◆ WORK TO COMPLETE
An identical copy of the data below is needed.

(Stored data)
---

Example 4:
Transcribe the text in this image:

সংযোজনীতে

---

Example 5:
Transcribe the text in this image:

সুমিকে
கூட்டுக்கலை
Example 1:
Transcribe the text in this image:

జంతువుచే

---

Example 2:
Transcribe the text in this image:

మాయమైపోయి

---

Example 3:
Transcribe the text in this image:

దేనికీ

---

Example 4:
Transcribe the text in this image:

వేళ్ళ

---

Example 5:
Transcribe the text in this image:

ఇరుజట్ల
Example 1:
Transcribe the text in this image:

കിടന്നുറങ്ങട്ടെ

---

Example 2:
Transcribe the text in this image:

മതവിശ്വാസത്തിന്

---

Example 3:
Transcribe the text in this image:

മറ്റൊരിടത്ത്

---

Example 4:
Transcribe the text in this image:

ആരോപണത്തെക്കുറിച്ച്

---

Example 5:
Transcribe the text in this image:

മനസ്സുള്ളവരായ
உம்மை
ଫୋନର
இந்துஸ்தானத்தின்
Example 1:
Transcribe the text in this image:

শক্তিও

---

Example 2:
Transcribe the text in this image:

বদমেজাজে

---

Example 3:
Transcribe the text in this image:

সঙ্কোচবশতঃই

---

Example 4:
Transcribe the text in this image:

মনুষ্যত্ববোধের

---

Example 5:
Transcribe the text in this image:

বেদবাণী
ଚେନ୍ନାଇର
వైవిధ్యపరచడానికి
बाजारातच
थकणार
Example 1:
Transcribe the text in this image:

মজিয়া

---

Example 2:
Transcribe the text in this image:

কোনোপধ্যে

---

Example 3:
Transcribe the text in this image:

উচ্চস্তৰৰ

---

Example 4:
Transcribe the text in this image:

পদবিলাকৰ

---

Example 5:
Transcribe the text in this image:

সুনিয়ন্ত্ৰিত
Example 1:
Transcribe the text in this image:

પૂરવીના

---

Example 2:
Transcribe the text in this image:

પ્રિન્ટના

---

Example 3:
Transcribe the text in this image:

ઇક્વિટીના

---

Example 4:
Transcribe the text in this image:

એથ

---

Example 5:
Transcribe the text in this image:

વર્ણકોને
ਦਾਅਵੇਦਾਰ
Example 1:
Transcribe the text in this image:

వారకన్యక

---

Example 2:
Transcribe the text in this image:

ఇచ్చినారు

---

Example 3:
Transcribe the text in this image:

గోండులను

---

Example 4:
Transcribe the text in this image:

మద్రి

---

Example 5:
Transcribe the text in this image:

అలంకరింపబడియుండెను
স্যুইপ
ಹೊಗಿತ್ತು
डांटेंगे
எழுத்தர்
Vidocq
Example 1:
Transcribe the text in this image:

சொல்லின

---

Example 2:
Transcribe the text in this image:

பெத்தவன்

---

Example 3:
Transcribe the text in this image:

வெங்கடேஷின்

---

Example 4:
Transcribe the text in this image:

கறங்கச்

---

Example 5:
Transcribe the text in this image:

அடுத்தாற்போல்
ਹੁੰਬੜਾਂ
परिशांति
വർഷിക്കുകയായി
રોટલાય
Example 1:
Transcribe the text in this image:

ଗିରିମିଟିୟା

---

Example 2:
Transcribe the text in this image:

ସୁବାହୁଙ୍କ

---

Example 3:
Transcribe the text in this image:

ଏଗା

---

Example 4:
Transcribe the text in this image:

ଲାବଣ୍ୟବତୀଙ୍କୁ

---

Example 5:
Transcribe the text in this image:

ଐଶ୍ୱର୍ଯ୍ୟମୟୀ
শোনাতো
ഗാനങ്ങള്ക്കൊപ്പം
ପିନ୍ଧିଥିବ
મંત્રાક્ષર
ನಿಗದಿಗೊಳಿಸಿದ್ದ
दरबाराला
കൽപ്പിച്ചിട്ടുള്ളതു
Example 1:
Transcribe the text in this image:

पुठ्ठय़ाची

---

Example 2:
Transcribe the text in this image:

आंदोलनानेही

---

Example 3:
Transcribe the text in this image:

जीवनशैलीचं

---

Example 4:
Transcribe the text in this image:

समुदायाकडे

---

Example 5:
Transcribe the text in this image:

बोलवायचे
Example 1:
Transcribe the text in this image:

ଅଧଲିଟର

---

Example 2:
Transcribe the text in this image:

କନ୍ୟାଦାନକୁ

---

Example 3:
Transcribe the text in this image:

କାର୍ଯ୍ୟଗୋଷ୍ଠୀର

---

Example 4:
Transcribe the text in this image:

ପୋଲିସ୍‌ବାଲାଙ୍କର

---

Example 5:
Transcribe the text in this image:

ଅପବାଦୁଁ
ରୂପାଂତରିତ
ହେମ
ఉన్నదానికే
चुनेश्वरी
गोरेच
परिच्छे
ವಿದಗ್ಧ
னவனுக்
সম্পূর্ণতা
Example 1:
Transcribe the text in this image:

◆ OUTPUT OF THE EXERCISE
---

Example 4:
Transcribe the text in this image:

সংযোজনীতে

---

Example 5:
Transcribe the text in this image:

সুমিকে
கூட்டுக்கலை
Example 1:
Transcribe the text in this image:

జంతువుచే

---

Example 2:
Transcribe the text in this image:

మాయమైపోయి

---

Example 3:
Transcribe the text in this image:

దేనికీ

---

Example 4:
Transcribe the text in this image:

వేళ్ళ

---

Example 5:
Transcribe the text in this image:

ఇరుజట్ల
Example 1:
Transcribe the text in this image:

കിടന്നുറങ്ങട്ടെ

---

Example 2:
Transcribe the text in this image:

മതവിശ്വാസത്തിന്

---

Example 3:
Transcribe the text in this image:

മറ്റൊരിടത്ത്

---

Example 4:
Transcribe the text in this image:

ആരോപണത്തെക്കുറിച്ച്

---

Example 5:
Transcribe the text in this image:

മനസ്സുള്ളവരായ
உம்மை
ଫୋନର
இந்துஸ்தானத்தின்
Example 1:
Transcribe the text in this image:

শক্তিও

---

Example 2:
Transcribe the text in this image:

বদমেজাজে

---

Example 3:
Transcribe the text in this image:

সঙ্কোচবশতঃই

---

Example 4:
Transcribe the text in this image:

মনুষ্যত্ববোধের

---

Example 5:
Transcribe the text in this image:

বেদবাণী
ଚେନ୍ନାଇର
వైవిధ్యపరచడానికి
बाजारातच
थकणार
Example 1:
Transcribe the text in this image:

মজিয়া

---

Example 2:
Transcribe the text in this image:

কোনোপধ্যে

---

Example 3:
Transcribe the text in this image:

উচ্চস্তৰৰ

---

Example 4:
Transcribe the text in this image:

পদবিলাকৰ

---

Example 5:
Transcribe the text in this image:

সুনিয়ন্ত্ৰিত
Example 1:
Transcribe the text in this image:

પૂરવીના

---

Example 2:
Transcribe the text in this image:

પ્રિન્ટના

---

Example 3:
Transcribe the text in this image:

ઇક્વિટીના

---

Example 4:
Transcribe the text in this image:

એથ

---

Example 5:
Transcribe the text in this image:

વર્ણકોને
ਦਾਅਵੇਦਾਰ
Example 1:
Transcribe the text in this image:

వారకన్యక

---

Example 2:
Transcribe the text in this image:

ఇచ్చినారు

---

Example 3:
Transcribe the text in this image:

గోండులను

---

Example 4:
Transcribe the text in this image:

మద్రి

---

Example 5:
Transcribe the text in this image:

అలంకరింపబడియుండెను
স্যুইপ
ಹೊಗಿತ್ತು
डांटेंगे
எழுத்தர்
Vidocq
Example 1:
Transcribe the text in this image:

சொல்லின

---

Example 2:
Transcribe the text in this image:

பெத்தவன்

---

Example 3:
Transcribe the text in this image:

வெங்கடேஷின்

---

Example 4:
Transcribe the text in this image:

கறங்கச்

---

Example 5:
Transcribe the text in this image:

அடுத்தாற்போல்
ਹੁੰਬੜਾਂ
परिशांति
വർഷിക്കുകയായി
રોટલાય
Example 1:
Transcribe the text in this image:

ଗିରିମିଟିୟା

---

Example 2:
Transcribe the text in this image:

ସୁବାହୁଙ୍କ

---

Example 3:
Transcribe the text in this image:

ଏଗା

---

Example 4:
Transcribe the text in this image:

ଲାବଣ୍ୟବତୀଙ୍କୁ

---

Example 5:
Transcribe the text in this image:

ଐଶ୍ୱର୍ଯ୍ୟମୟୀ
শোনাতো
ഗാനങ്ങള്ക്കൊപ്പം
ପିନ୍ଧିଥିବ
મંત્રાક્ષર
ನಿಗದಿಗೊಳಿಸಿದ್ದ
दरबाराला
കൽപ്പിച്ചിട്ടുള്ളതു
Example 1:
Transcribe the text in this image:

पुठ्ठय़ाची

---

Example 2:
Transcribe the text in this image:

आंदोलनानेही

---

Example 3:
Transcribe the text in this image:

जीवनशैलीचं

---

Example 4:
Transcribe the text in this image:

समुदायाकडे

---

Example 5:
Transcribe the text in this image:

बोलवायचे
Example 1:
Transcribe the text in this image:

ଅଧଲିଟର

---

Example 2:
Transcribe the text in this image:

କନ୍ୟାଦାନକୁ

---

Example 3:
Transcribe the text in this image:

କାର୍ଯ୍ୟଗୋଷ୍ଠୀର

---

Example 4:
Transcribe the text in this image:

ପୋଲିସ୍‌ବାଲାଙ୍କର

---

Example 5:
Transcribe the text in this image:

ଅପବାଦୁଁ
ରୂପାଂତରିତ
ହେମ
ఉన్నదానికే
चुनेश्वरी
गोरेच
परिच्छे
ವಿದಗ್ಧ
னவனுக்
সম্পূর্ণতা
Example 1:
Transcribe the text in this image:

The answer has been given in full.